Reilly, a single mother, was solely dependent on Supplemental Security Income and In-Home Support Services, both available in California under the Medi-Cal program. Although she and her daughter lived together and were very compatible, a public defender and court investigator were required to ensure that the daughter’s interests were represented. “All in all, it went quite smoothly,” says Cole.

A 1973 graduate of University of California’s Hastings School of Law, Cole spent about 50 hours working on the case, with considerable assistance from paralegal Vickie Newman. “In many ways, this case was a pleasure for me,” Cole says, “because it involved a family where the mother, in the best way possible, wanted to provide a loving, supportive and stimulating environment for her daughter.”

Pieter Bogaards of Mill Valley, an employment law attorney, represented Vitalina and Vera Diaz, Deborah Cruz and Gladys Rodas in a case against a Marin housecleaning company.

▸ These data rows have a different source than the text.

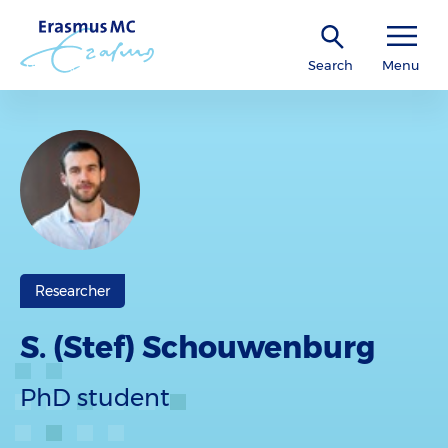
Search
Menu
Researcher
S. (Stef) Schouwenburg
PhD student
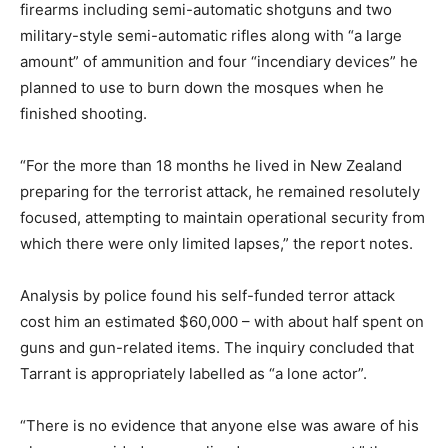
firearms including semi-automatic shotguns and two
military-style semi-automatic rifles along with “a large
amount” of ammunition and four “incendiary devices” he
planned to use to burn down the mosques when he
finished shooting.
“For the more than 18 months he lived in New Zealand
preparing for the terrorist attack, he remained resolutely
focused, attempting to maintain operational security from
which there were only limited lapses,” the report notes.
Analysis by police found his self-funded terror attack
cost him an estimated $60,000 – with about half spent on
guns and gun-related items. The inquiry concluded that
Tarrant is appropriately labelled as “a lone actor”.
“There is no evidence that anyone else was aware of his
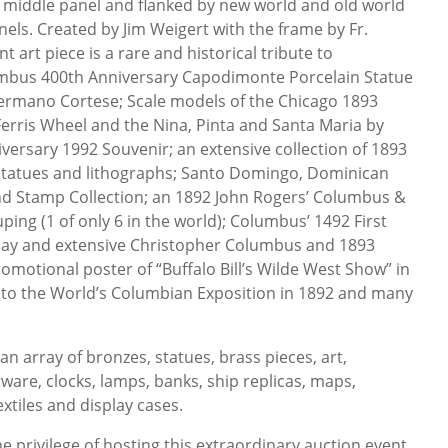
e middle panel and flanked by new world and old world
nels. Created by Jim Weigert with the frame by Fr.
 art piece is a rare and historical tribute to
mbus 400th Anniversary Capodimonte Porcelain Statue
ermano Cortese; Scale models of the Chicago 1893
erris Wheel and the Nina, Pinta and Santa Maria by
ersary 1992 Souvenir; an extensive collection of 1893
statues and lithographs; Santo Domingo, Dominican
nd Stamp Collection; an 1892 John Rogers’ Columbus &
ing (1 of only 6 in the world); Columbus’ 1492 First
splay and extensive Christopher Columbus and 1893
romotional poster of “Buffalo Bill’s Wilde West Show” in
n to the World’s Columbian Exposition in 1892 and many
an array of bronzes, statues, brass pieces, art,
rware, clocks, lamps, banks, ship replicas, maps,
extiles and display cases.
 privilege of hosting this extraordinary auction event.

“They were denied overtime, driven to and from jobs ‘off the clock,’ not provided meal and rest breaks, and didn’t have their taxes deducted from paychecks,” says Bogaards, “all of which violated California employment law.” Bogaards, a 1982 law graduate of University of San Francisco law school, says the four women were undocumented, but ”under California law if you do the work, you must be paid—regardless of citizenship.” The case was complicated by the defendant’s lack of employment records and claims of business insolvency and personal poverty. “Numerous legal steps had to be taken to get at the assets he actually had,” says Bogaards, who spent more than 60 hours on the case.

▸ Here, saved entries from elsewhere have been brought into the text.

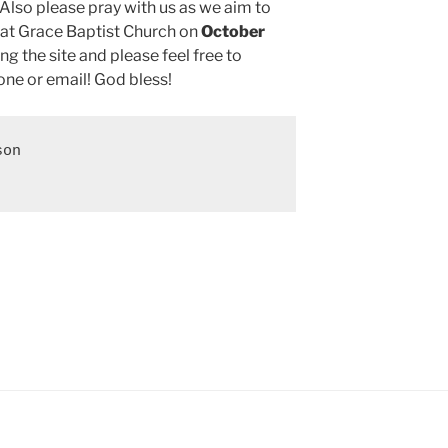
Also please pray with us as we aim to
 at Grace Baptist Church on
October
ing the site and please feel free to
ne or email! God bless!
on
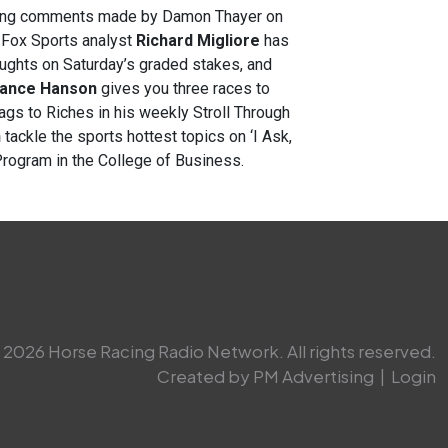
rding comments made by Damon Thayer on
/Fox Sports analyst
Richard Migliore
has
oughts on Saturday’s graded stakes, and
ance Hanson
gives you three races to
s to Riches in his weekly Stroll Through
n
tackle the sports hottest topics on ‘I Ask,
Program in the College of Business.
2026 Horse Racing Radio Network. All rights reserved.
Created by PM Advertising
|
Login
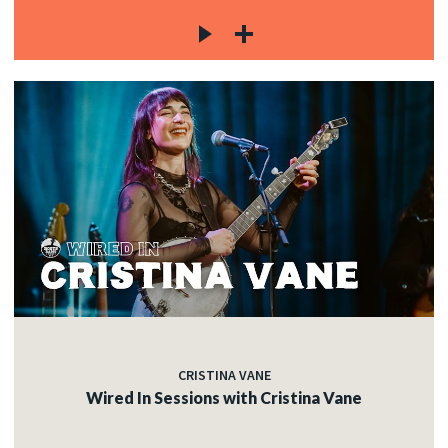
CRISTINA VANE
Wired In Sessions with Cristina Vane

Bogaards, like many lawyers specializing in employment law, took the case pro bono. “Very few such cases ever go to trial,” he says, and this one was no exception. The four women eventually settled for a sum that is subject to a confidentiality agreement, but which Bogaards says was a “reasonable amount.”

Roshan Jain, an attorney with Hanson Bridgett in San Francisco, represented a client (who requested anonymity) in his effort to live in the Marin City public housing apartment of his deceased wife while caring for her two daughters from a previous marriage.

“My client, a disabled Vietnam vet, had resided on and off in the apartment for some time,” says Jain, a 2002 graduate of University of California at Davis law school, “but (the) property manager denied him occupancy because his late wife hadn’t added him to the lease.”

The manager was particularly truculent, says Jain, going so far at one point to get a court order to keep the man out of the apartment. Finally, though, a settlement was reached just before a trial was to begin in mid-January that allowed the stepdaughters, ages 6 and 19, and the man to live in the apartment without fear of eviction.

Jain put in nearly 300 hours on the complicated case, which he says centered on a dispute over federal regulations and Department of Housing and Urban Development guidelines.